=== Brief 1 ===
In the Star Trek 'Discovery' thread, condense the paragraph that begins "Never been a massive Star Trek fan" into a short bulleted list that keeps its main facts.
=== Brief 2 ===
Decide whether each statement below agrees with the Star Trek 'Discovery' thread. Answer yes or no for each, quoting the words of the thread that settle it.
(a) millns84 found the more recent films lacking.
(b) Welshquattro1 has finished rewatching Enterprise.
(c) Fish has already made a final decision about the show.
=== Brief 3 ===
Write the next part of the Star Trek 'Discovery' thread, picking up after its final post.

# Star Trek 'Discovery'



## gordonpuk (Mar 14, 2010)




----------



## Brian1612 (Apr 5, 2015)

Never been a massive Star Trek fan but have really enjoyed the new, more serious movies. This looks excellent but annoyed they cast that girl from Walking Dead in this.

Find her really annoying as an actress, was hoping it was only the character she played in Walking Dead but even watching this trailer she annoyed me :wall:


----------



## millns84 (Jul 5, 2009)

I've always been a massive fan of Star Trek but found the more recent "dumbed down" films to be a bit lacking.

I'm really interested to see how this goes, there's loads of potential. Everyone slated Enterprise but I went back and watched the whole series a couple of years ago and thought it was great.


----------



## Welshquattro1 (Dec 6, 2013)

millns84 said:


> I've always been a massive fan of Star Trek but found the more recent "dumbed down" films to be a bit lacking.
> 
> I'm really interested to see how this goes, there's loads of potential. Everyone slated Enterprise but I went back and watched the whole series a couple of years ago and thought it was great.


I'm half way through watching Enterprise ATM and I'd forgotten how good it is. Have high hopes for this new one,hope it lasts longer than Enterprise did.


----------



## Fish (Nov 16, 2011)

Will watch the first few episodes before making a final decision, but looking good.

Fish


----------



## M3simon (Jan 23, 2012)

Looks good


----------



## dax (Dec 9, 2016)

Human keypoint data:
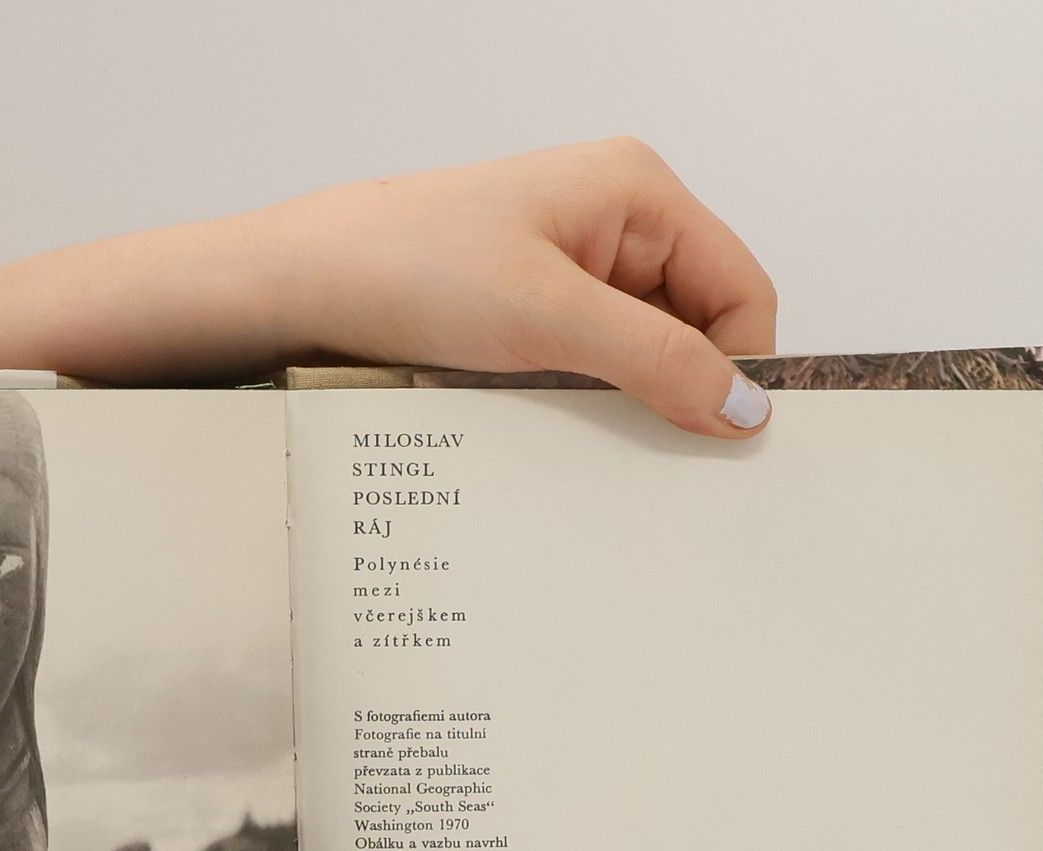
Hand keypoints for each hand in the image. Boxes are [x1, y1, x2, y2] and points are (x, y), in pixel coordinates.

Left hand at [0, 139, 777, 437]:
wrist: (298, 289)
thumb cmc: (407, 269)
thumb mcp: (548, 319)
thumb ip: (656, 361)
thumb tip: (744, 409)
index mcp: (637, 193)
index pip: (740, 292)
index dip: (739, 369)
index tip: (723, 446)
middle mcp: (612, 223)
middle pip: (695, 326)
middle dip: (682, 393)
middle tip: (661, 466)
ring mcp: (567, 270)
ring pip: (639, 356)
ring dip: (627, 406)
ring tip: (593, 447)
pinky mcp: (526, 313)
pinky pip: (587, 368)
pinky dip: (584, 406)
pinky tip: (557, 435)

=== Response area 1 ===
- Has never been a big Star Trek fan.
- Really enjoyed the newer, more serious movies.
- Thinks this looks excellent.
- Is annoyed that the actress from Walking Dead was cast in it.

=== Response area 2 ===
(a) Yes: "found the more recent "dumbed down" films to be a bit lacking."
(b) No: "I'm half way through watching Enterprise ATM"
(c) No: "Will watch the first few episodes before making a final decision"

=== Response area 3 ===
I was a ... eh... Trekkie  Until the prequels to TOS. I hate going backwards. 

I now enjoy reviewing all the series (TOS, TNG, DS9 and VOY) on Netflix and maybe, maybe i will watch the new ones.


----------



## millns84 (Jul 5, 2009)

Welshquattro1 said:


> I'm half way through watching Enterprise ATM and I'd forgotten how good it is. Have high hopes for this new one,hope it lasts longer than Enterprise did.


I reckon season 3 of Enterprise is probably the single best season of Star Trek. :thumb:


----------



## Bigpikle (May 21, 2007)

Not really sure. I suspect it will probably standup as a series in its own right but there is the old chestnut of them having more & better tech in the prequel than they did in the later/original programmes and films....


----------



## K777mk2 (Jun 30, 2016)

I thought Enterprise was good, so was Voyager and Next Gen - particularly when the Borg are in it. (not so much the period drama dressing up ones).

Didnt watch much DS9, but was ok when i did.

Looking forward to watching this.


----------



## Oobl (May 17, 2017)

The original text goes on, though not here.